- [Assigned task]: Set down all of the records word for word.

Dataset entries:
______

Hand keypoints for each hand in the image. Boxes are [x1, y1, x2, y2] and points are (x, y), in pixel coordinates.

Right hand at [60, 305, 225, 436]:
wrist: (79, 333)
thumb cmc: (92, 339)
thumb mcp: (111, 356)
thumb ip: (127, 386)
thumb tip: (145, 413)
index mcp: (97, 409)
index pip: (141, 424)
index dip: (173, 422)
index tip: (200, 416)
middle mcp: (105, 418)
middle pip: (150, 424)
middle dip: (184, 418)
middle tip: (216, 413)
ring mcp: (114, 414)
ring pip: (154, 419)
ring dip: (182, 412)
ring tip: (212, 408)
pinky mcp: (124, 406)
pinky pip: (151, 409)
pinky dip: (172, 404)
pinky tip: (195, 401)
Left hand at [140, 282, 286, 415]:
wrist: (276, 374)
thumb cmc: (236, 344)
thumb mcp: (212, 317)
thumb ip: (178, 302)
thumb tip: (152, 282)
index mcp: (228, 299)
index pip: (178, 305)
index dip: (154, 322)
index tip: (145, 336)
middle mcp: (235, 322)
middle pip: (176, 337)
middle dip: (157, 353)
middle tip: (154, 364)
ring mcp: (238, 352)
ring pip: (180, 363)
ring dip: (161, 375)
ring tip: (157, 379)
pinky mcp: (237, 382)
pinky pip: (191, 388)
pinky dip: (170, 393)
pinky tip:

______

- [Written answer]:
Hand keypoints for each hand in the image. Boxes are [x1, y1, x2, y2] and points are (x, y), in pixel coordinates.

Right hand at [60, 305, 225, 436]:
wrist: (79, 333)
thumb cmc: (92, 339)
thumb mcp: (111, 356)
thumb ip: (127, 386)
thumb tip: (145, 413)
index mcp: (97, 409)
index pip: (141, 424)
index dip: (173, 422)
index tip: (200, 416)
middle mcp: (105, 418)
middle pip: (150, 424)
middle dip: (184, 418)
middle tip: (216, 413)
ring mcp: (114, 414)
ring pip: (154, 419)
ring dip: (182, 412)
ring tip: (212, 408)
pinky mcp: (124, 406)
pinky pip: (151, 409)
pinky dip: (172, 404)
pinky tip: (195, 401)
Left hand at [140, 282, 286, 415]:
wrist: (276, 374)
thumb cmc: (236, 344)
thumb mcp: (212, 317)
thumb ip: (178, 302)
thumb tip: (152, 282)
index mcp: (228, 299)
index pip: (178, 305)
index dip: (154, 322)
index tip: (145, 336)
middle mcp: (235, 322)
middle pip: (176, 337)
middle dip: (157, 353)
middle tip: (154, 364)
ring mcp: (238, 352)
ring pip: (180, 363)
ring dip: (161, 375)
ring tip: (157, 379)
pinky mcp: (237, 382)
pinky pip: (191, 388)
pinky dip: (170, 393)
pinky tip:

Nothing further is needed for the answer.